▸ What is needed
The sole answer should be the number of lines in the material below that hold "企業管理學系".

▸ Extracted entries

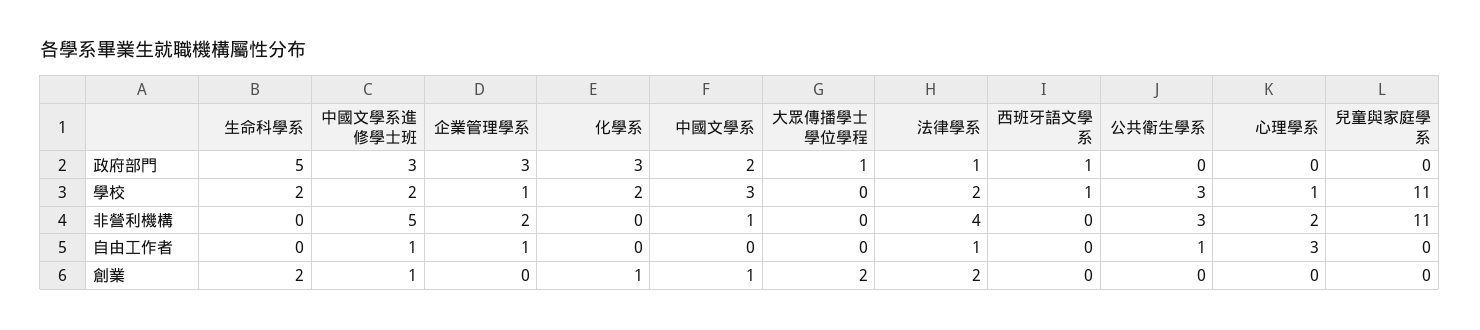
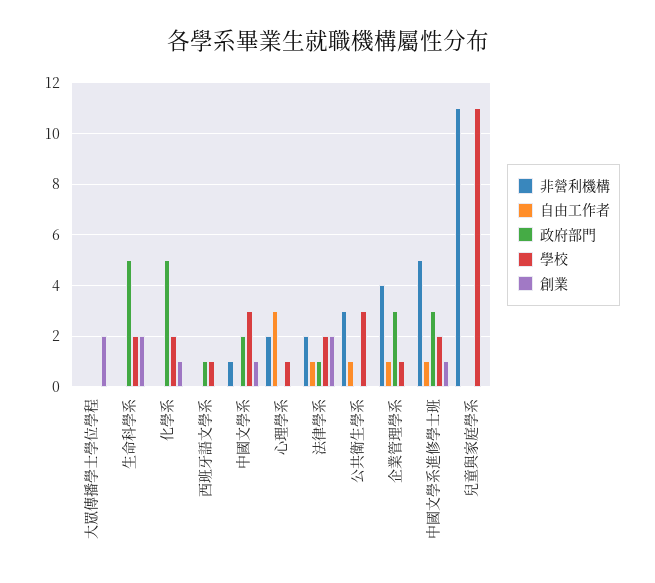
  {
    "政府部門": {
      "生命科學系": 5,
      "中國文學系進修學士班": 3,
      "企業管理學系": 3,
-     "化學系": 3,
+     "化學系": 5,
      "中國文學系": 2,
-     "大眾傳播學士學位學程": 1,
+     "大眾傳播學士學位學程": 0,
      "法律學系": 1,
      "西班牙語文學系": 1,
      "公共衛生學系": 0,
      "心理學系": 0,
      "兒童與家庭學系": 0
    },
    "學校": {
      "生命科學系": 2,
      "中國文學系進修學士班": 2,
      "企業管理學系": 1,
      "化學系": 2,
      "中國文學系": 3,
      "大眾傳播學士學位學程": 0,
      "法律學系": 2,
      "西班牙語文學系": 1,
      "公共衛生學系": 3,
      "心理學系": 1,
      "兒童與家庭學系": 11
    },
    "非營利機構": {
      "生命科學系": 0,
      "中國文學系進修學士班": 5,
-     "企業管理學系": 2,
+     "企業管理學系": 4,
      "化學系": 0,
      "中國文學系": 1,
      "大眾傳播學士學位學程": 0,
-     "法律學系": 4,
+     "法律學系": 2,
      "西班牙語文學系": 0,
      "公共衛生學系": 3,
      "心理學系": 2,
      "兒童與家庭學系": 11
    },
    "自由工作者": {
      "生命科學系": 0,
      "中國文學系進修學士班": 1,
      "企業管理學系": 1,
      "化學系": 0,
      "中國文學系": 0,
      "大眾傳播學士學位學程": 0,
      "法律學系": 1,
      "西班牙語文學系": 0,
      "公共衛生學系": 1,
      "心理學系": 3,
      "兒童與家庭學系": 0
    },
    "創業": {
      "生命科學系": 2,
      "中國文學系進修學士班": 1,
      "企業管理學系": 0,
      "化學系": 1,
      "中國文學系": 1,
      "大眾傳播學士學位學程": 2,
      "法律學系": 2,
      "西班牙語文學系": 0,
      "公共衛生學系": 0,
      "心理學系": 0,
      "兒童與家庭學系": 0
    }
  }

▸ Response
6